🤖 AI Summary
Traditional methods for fitting quasar light curves often fix the mean flux, leading to a severe underestimation of the uncertainty in the characteristic timescale parameter τ. Through information-theoretic analysis and simulations, this study demonstrates that photometric variability data contain substantially more information about the short-timescale fluctuation amplitude η than about τ, suggesting that research efforts should prioritize η. To this end, we develop an end-to-end hierarchical Bayesian regression model that directly infers η from raw light-curve data, thereby avoiding biases introduced by intermediate estimation steps.

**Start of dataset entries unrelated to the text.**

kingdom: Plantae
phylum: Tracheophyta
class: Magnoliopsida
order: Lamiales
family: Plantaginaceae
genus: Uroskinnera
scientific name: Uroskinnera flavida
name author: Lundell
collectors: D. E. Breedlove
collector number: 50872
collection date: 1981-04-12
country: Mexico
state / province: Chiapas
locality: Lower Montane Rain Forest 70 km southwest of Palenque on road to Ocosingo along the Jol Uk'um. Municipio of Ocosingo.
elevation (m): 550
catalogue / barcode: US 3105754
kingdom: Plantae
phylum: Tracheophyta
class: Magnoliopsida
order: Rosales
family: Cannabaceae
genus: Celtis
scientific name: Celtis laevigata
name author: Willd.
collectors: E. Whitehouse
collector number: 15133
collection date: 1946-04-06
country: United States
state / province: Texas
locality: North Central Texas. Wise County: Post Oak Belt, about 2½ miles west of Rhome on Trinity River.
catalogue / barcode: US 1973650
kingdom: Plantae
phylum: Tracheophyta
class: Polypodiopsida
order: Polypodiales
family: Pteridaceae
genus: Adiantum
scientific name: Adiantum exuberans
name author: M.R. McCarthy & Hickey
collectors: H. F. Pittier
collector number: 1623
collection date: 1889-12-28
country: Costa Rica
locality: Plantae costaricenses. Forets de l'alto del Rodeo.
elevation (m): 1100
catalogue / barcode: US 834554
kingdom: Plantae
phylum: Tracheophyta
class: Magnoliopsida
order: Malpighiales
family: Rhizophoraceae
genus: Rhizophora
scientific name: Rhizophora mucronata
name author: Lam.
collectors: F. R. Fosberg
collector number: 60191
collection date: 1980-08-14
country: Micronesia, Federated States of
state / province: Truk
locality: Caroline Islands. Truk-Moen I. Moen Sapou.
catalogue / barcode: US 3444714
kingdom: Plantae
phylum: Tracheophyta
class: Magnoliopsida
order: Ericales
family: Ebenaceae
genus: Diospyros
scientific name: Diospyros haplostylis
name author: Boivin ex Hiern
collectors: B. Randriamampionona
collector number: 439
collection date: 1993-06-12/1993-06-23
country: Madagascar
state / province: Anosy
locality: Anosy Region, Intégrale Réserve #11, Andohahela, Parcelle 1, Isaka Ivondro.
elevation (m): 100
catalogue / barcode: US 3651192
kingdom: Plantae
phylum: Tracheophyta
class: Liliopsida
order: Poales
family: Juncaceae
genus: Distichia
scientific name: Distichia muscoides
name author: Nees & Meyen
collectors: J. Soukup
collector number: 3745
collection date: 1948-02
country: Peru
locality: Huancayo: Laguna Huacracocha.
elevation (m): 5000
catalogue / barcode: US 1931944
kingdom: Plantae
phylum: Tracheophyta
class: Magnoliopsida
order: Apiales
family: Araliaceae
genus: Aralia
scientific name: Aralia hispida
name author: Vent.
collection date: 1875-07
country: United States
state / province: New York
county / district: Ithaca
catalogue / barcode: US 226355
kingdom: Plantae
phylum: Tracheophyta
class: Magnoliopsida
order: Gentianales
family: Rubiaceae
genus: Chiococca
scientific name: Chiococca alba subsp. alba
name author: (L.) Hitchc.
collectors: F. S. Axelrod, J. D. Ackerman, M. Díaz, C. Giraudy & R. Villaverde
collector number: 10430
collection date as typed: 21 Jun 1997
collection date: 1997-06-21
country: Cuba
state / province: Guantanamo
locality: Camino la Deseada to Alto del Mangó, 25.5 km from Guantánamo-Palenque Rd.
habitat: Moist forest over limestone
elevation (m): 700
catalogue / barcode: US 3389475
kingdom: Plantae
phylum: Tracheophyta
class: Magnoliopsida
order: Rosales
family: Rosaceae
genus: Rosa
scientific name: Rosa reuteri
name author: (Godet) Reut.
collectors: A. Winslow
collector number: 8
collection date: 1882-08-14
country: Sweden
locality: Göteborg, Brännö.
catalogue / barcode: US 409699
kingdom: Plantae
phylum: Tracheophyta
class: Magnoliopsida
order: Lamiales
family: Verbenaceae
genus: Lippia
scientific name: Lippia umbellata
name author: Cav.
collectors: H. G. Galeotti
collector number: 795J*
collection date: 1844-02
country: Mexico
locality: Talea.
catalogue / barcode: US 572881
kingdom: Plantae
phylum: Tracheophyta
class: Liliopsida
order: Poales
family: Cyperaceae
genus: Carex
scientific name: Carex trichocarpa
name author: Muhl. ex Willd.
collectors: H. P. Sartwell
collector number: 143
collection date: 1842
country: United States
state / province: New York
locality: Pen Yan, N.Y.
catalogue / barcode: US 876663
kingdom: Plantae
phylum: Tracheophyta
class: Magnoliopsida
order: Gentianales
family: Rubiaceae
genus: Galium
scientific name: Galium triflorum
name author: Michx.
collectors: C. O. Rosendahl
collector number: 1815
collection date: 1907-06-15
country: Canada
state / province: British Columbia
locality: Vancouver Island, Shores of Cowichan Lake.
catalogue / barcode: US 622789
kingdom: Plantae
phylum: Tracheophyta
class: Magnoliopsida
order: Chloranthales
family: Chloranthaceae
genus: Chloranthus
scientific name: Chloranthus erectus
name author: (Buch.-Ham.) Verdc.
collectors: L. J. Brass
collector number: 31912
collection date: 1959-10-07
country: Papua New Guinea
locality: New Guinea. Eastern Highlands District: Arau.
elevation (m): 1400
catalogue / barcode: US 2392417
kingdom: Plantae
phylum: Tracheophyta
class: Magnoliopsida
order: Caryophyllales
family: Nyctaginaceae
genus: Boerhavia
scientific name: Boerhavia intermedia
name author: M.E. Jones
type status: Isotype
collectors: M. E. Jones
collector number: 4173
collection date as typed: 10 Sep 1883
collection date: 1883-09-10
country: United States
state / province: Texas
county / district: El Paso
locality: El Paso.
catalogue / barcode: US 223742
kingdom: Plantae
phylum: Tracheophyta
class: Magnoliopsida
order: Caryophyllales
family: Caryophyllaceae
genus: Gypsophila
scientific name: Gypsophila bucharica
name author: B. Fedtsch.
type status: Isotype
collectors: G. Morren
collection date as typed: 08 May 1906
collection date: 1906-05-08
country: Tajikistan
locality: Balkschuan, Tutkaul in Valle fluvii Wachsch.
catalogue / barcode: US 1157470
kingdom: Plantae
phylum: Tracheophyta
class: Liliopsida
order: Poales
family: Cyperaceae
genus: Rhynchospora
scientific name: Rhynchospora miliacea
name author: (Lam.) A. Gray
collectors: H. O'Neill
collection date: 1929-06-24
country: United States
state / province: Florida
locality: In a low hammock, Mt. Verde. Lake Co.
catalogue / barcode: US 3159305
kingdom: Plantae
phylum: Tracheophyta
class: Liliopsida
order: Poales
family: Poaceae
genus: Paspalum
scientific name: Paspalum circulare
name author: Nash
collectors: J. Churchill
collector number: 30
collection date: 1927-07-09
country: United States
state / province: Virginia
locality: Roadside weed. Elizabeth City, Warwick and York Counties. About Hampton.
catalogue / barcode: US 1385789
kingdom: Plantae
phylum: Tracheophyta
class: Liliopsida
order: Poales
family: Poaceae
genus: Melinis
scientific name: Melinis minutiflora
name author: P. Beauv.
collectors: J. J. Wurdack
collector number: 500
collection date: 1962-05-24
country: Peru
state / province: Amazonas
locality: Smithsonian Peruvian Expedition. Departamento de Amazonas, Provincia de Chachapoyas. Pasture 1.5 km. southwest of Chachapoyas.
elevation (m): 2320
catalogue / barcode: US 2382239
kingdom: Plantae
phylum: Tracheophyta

Combining the damped random walk (Ornstein–Uhlenbeck) process with mutual information quantification, we find that η decreases with increasing luminosity and rest-frame wavelength, and its decline with redshift is steeper than expected from cosmological time dilation alone, indicating intrinsically stronger variability in high-redshift quasars.
📝 Abstract
Quasar variability, driven by multi-scale physical processing within a relativistic accretion disk, is commonly modelled with stochastic time series models. The simplest of these is the Damped Random Walk (DRW), also known as the Ornstein-Uhlenbeck (OU) process. Here, we demonstrate that, when fitting such a model to quasar light curve data, the mean of the light curve, $μ$, should not be fixed (which is the typical approach), as this leads to overconfident inferences about the variability timescale $τ$, with substantially underestimated uncertainties. However, the short term volatility parameter $η$ is typically very well constrained from short light curves. Through simulations, we compute information theoretic quantities such as the conditional entropy and the mutual information, confirming that light curves provide much more information about $η$ than about $τ$. As a result, we recommend that future quasar variability studies focus on $η$ rather than $τ$. To demonstrate this approach, we fit a hierarchical Bayesian regression model for $η$ as a function of bolometric luminosity and rest wavelength to a dataset of 570 light curves measured over decades. We perform the fit using a likelihood function that uses the light curves directly, rather than using intermediate $η$ values from individual light curve fits. We find that volatility decreases as a function of both bolometric luminosity and rest wavelength. The volatility also decreases more steeply with redshift than time dilation alone would suggest, pointing to an increase in intrinsic volatility as quasars evolve over cosmic time.